Synopses & Reviews
“A bold, wise, magical, and authentic novel about youthful infatuation and its legacy. Hannah Pittards beautifully confident prose is sure to make readers look back on their own teenage years with fresh wonder.”
—Vendela Vida, author of The Lovers
Already acclaimed for her short fiction—a McSweeneys Amanda Davis Highwire Fiction Award winner whose work was selected by Salman Rushdie for inclusion in 2008 Best American Short Stories 100 Distinguished Stories—Hannah Pittard proves herself a master of long form fiction as well with her haunting, masterfully crafted debut novel, The Fates Will Find Their Way. A powerful and beautiful literary masterwork reminiscent of The Virgin Suicides, Pittards The Fates Will Find Their Way tells the unforgettable story of a teenaged girl gone missing, and the boys she grew up with who find themselves caught in the mysterious wake of her absence for the rest of their lives.
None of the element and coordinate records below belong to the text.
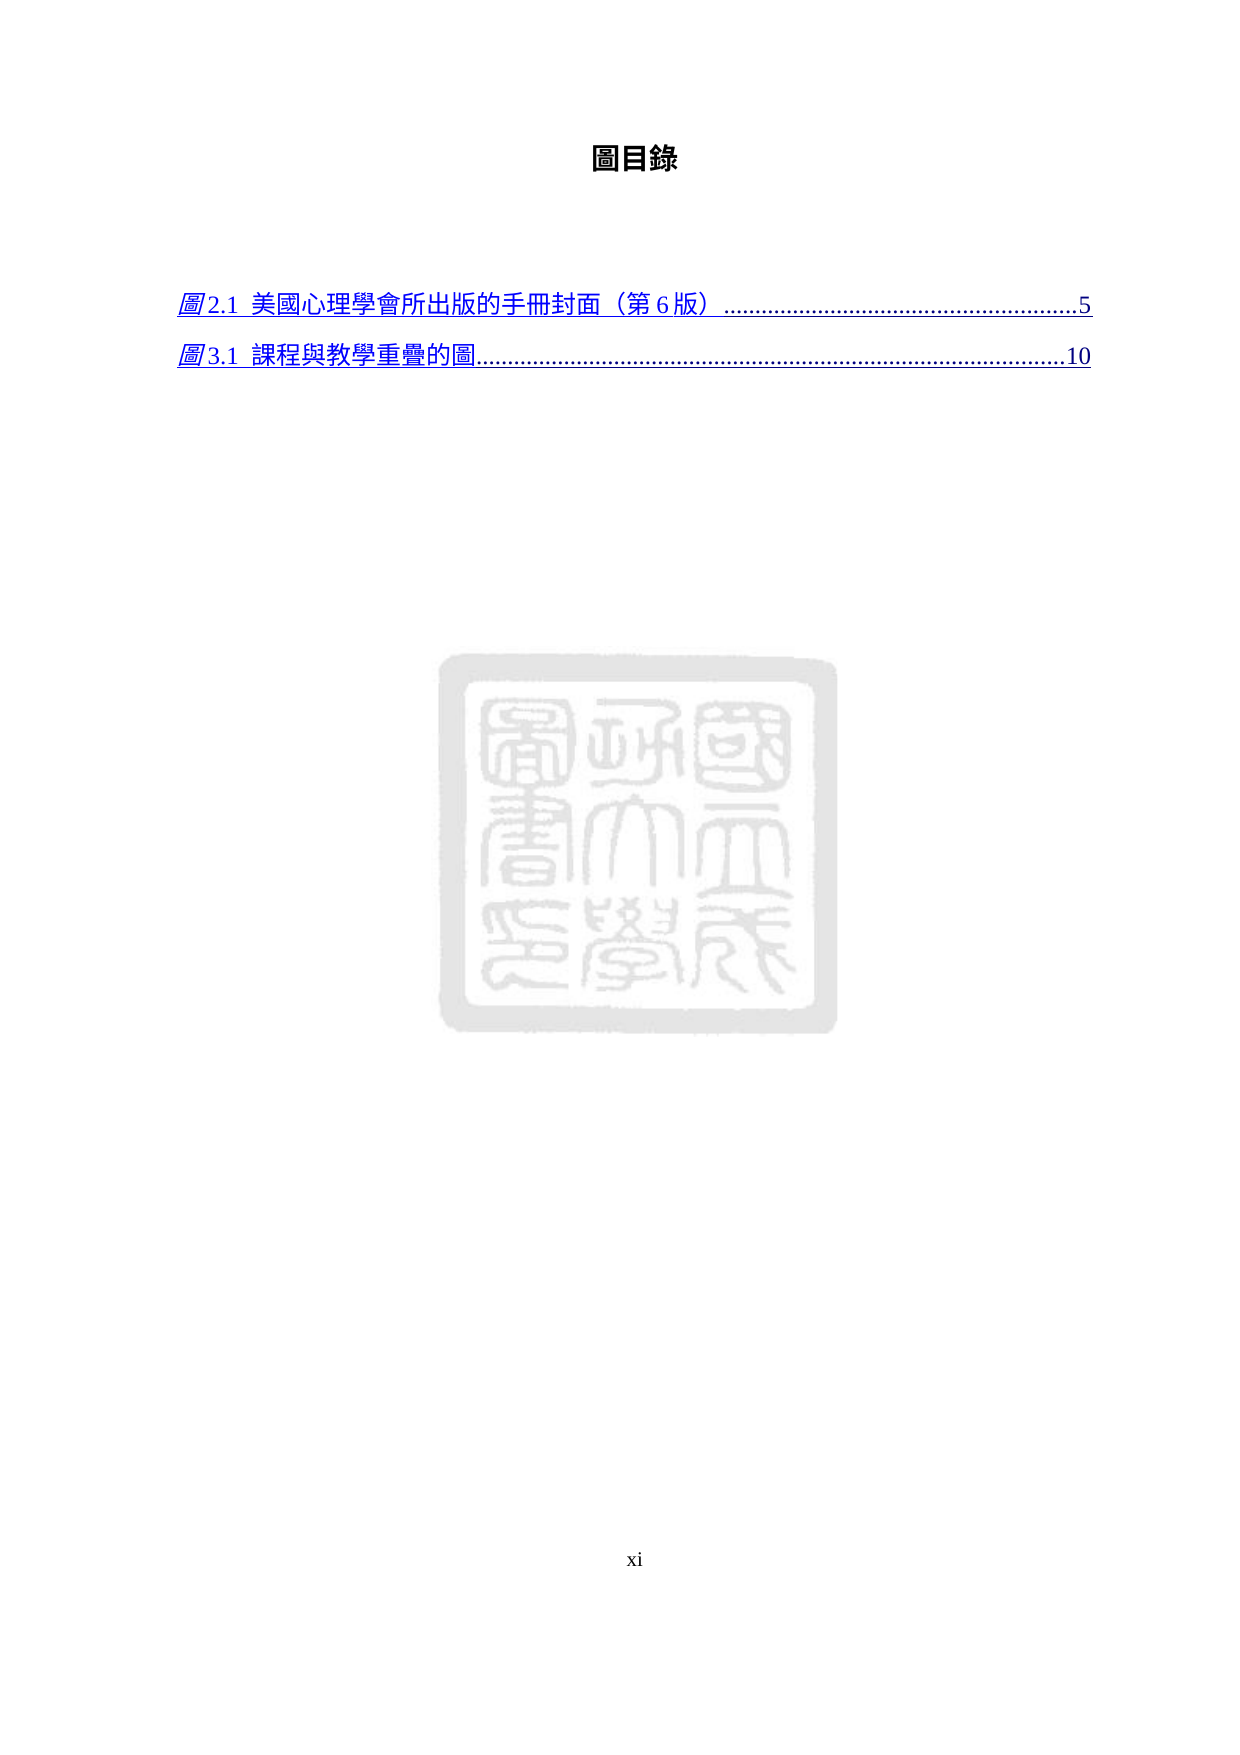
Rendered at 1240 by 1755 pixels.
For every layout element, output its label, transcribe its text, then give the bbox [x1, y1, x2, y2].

text 圖2.1 美國心理學會所出版的手冊封面（第6版） 5 [177, 287, 1092, 316]
subtitle 圖目錄 [177, 136, 1092, 178]
text 圖3.1 課程與教學重疊的圖 10 [177, 338, 1092, 372]
text [177, 317, 1092, 321]
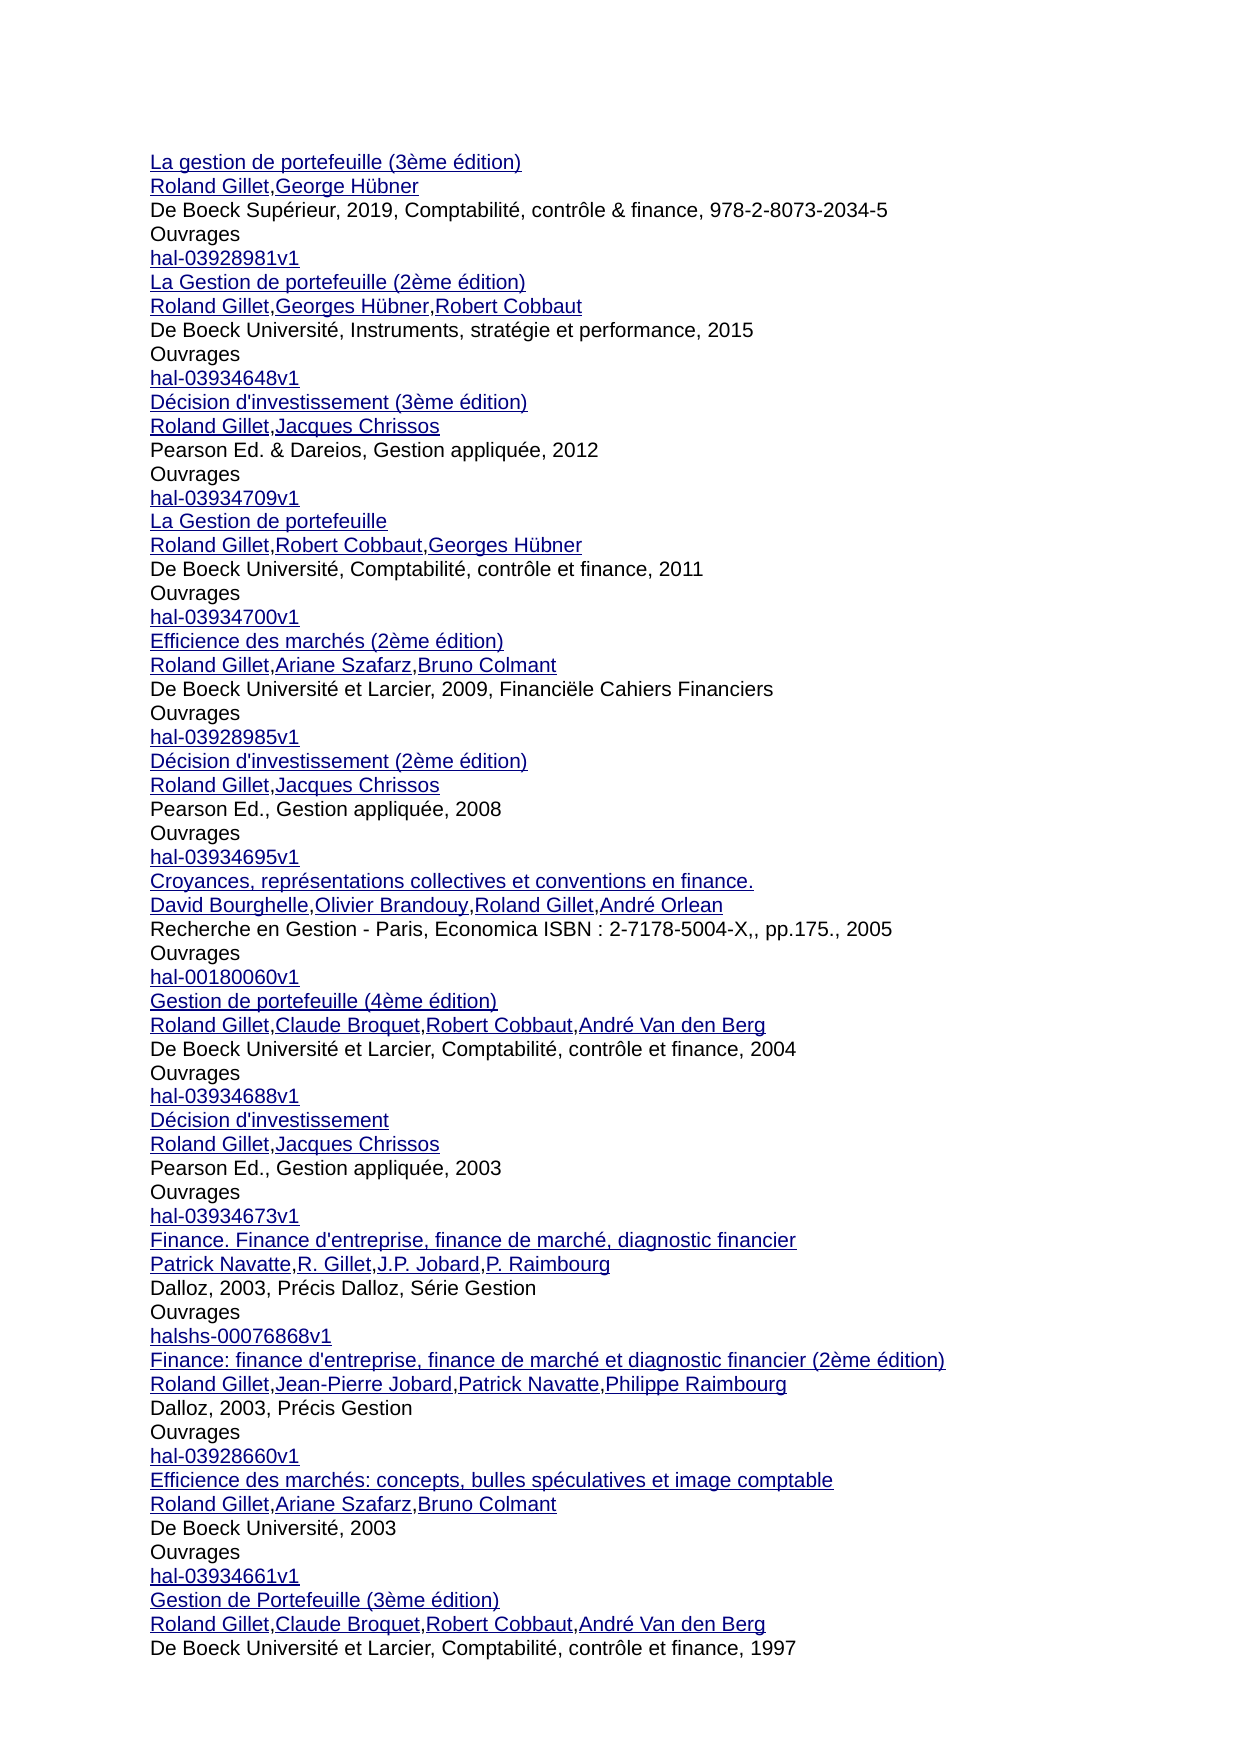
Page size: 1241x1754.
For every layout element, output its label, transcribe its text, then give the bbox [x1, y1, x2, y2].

"Pittard leads the reader into a slew of possibilities spinning out from a 16-year-old girl's disappearance, in her intriguing, beguiling debut. After Nora Lindell goes missing on Halloween, stories about her disappearance multiply: she got into a car with an unknown man, she was seen at the airport, she simply walked away, she was abducted. Pittard dips into the points-of-view of various classmates to explore these possibilities and more. Perhaps Nora was murdered. One theory sends her to Arizona, where she raises twin daughters with a lover named Mundo, and another path leads her to a near-death experience in a cafe bombing in India. The story also outlines effects of the disappearance on Nora's family and classmates, who, even as they graduate, marry, and have children, never quite let go of Nora possibly to avoid their own lives. Though the truth about Nora remains tantalizingly elusive the reader is never quite sure what happened the many possibilities are so captivating, and Pittard's prose so eloquent, that there's a far richer experience to be had in the chain of maybes and what-ifs than in nailing down the truth. (Feb.)" Publishers Weekly (Copyright PWyxz LLC)
"A debut novel sure to linger with readers...Though relatively brief, the novel has great depth, enhanced by Pittard’s precision of language. The result is a stimulating examination of loss, memory, history, and perception and how the past never leaves — indeed is the main factor in the present." Publishers Weekly, Galley Talk
"The Fates Will Find Their Way is a bold, wise, magical, and authentic novel about youthful infatuation and its legacy. Hannah Pittard’s beautifully confident prose is sure to make readers look back on their own teenage years with fresh wonder." Vendela Vida
Reminiscent of The Virgin Suicides, an eerily evocative and masterfully crafted literary debut about a teenage girl who goes missing and the effect her disappearance has on the boys she grew up with
Sixteen-year-old Nora Lindell is missing. And the neighborhood boys she left behind are caught forever in the heady current of her absence.
As the days and years pile up, the mystery of her disappearance grows kaleidoscopically. A collection of rumors, divergent suspicions, and tantalizing what ifs, Nora Lindell's story is a shadowy projection of teenage lust, friendship, reverence, and regret, captured magically in the disembodied plural voice of the boys who still long for her.
Told in haunting, percussive prose, Hannah Pittard's beautifully crafted story tracks the emotional progress of the sister Nora left behind, the other families in their leafy suburban enclave, and the individual fates of the boys in her thrall. Far more eager to imagine Nora's fate than to scrutinize their own, the boys sleepwalk into an adulthood of jobs, marriages, families, homes, and daughters of their own, all the while pining for a girl — and a life — that no longer exists, except in the imagination.
A masterful literary debut that shines a light into the dream-filled space between childhood and all that follows, The Fates Will Find Their Way is a story about the stories we tell ourselves — of who we once were and might someday become.
About the Author
Hannah Pittard’s fiction has appeared in McSweeney's, The Oxford American, The Mississippi Review, BOMB, Nimrod, StoryQuarterly, and was included in the 2008 Best American Short Stories' 100 Distinguished Stories. She is the recipient of the 2006 Amanda Davis Highwire Fiction Award, and has taught fiction at the University of Virginia, where she was also a Henry Hoyns Fellow.